PROBLEM:
Using the passage about the case conference order below, restate the paragraph beginning "One thing that is clear" more briefly, keeping its main facts.

SUPPLIED TEXT section start

Just what “discuss” means is also open to interpretation.
In any event, what then followed in the order were five distinct subparagraphs. Some of them are clearly to be read conjunctively with the opening sentence, but others I am not so sure. For example, there is a defined place at which the conference is to be organised; a facilitator is to be organised; and, if, presumably, agreement cannot be reached about the facilitator, the facilitator is to be organised by the mother.
One thing that is clear is that the conference was to be held no later than the end of the third school term. As such, in respect of this contravention, the focus really can only be on the period from the making of the order in February 2013 until August or September of the 2013 year. It is common ground that the conference was not organised prior to the end of the third school term.
Paragraph 4 then provides that the case conference is to be attended by each parent, and up to four people chosen by each of them to include any:
family, doctors, and allied health or teaching professionals, in addition to any other person nominated by [K’s] School.
It is not clear whether those words include any family, or does the comma appear there as an error, in which case it presumably means family doctors. If so, whose family doctors? Is it both parties’ family doctors or K’s family doctor? Who are the allied health and/or teaching professionals? Presumably if there are teaching professionals, then they would not fit in to the next category, which is “any other person nominated by [K’s] school.” The whole part of this is very confusing.

SUPPLIED TEXT section end
EXTRACTED INFORMATION section start

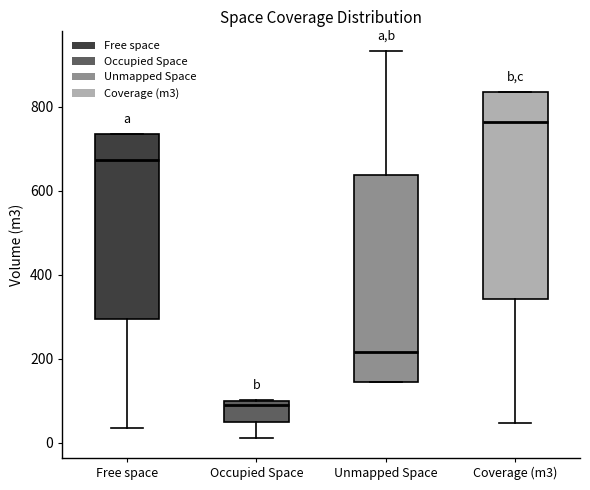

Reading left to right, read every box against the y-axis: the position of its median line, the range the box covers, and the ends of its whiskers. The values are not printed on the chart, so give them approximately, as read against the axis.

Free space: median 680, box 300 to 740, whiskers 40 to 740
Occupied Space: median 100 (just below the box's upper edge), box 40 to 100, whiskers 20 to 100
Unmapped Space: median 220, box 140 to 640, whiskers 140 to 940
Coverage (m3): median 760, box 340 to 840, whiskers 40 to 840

EXTRACTED INFORMATION section end
EXTRACTED INFORMATION section start

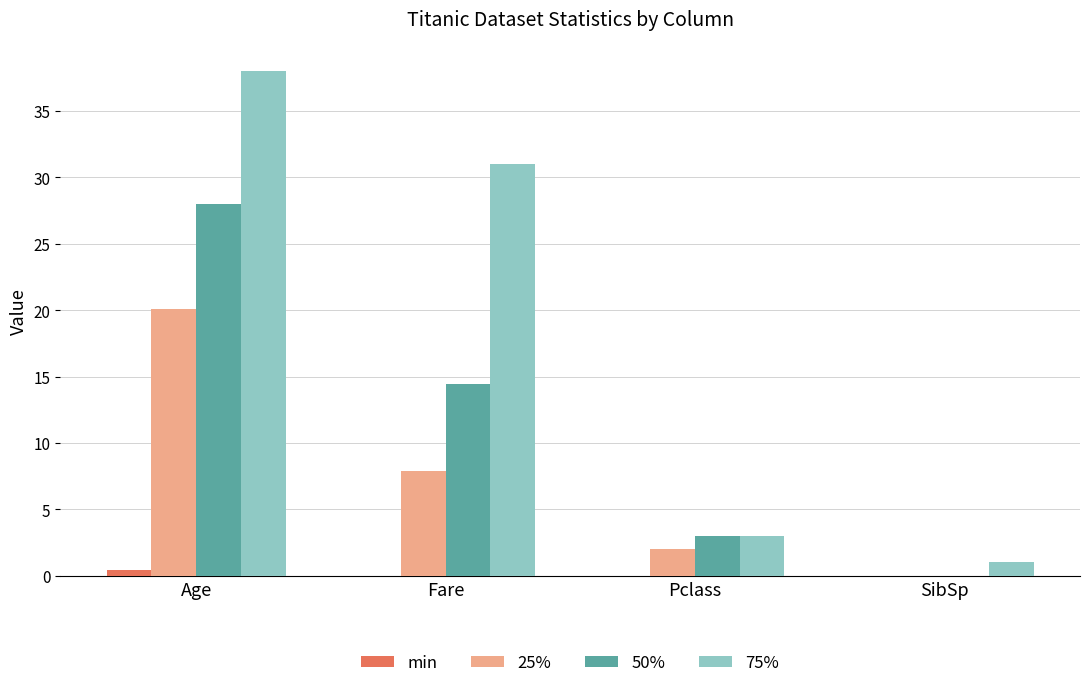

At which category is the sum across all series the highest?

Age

EXTRACTED INFORMATION section end

OUTPUT:
The conference had to be held by the end of the third school term at the latest. This contravention therefore concerns only the period from the order in February 2013 to August or September 2013. Both sides agree the conference was not organised before that term ended.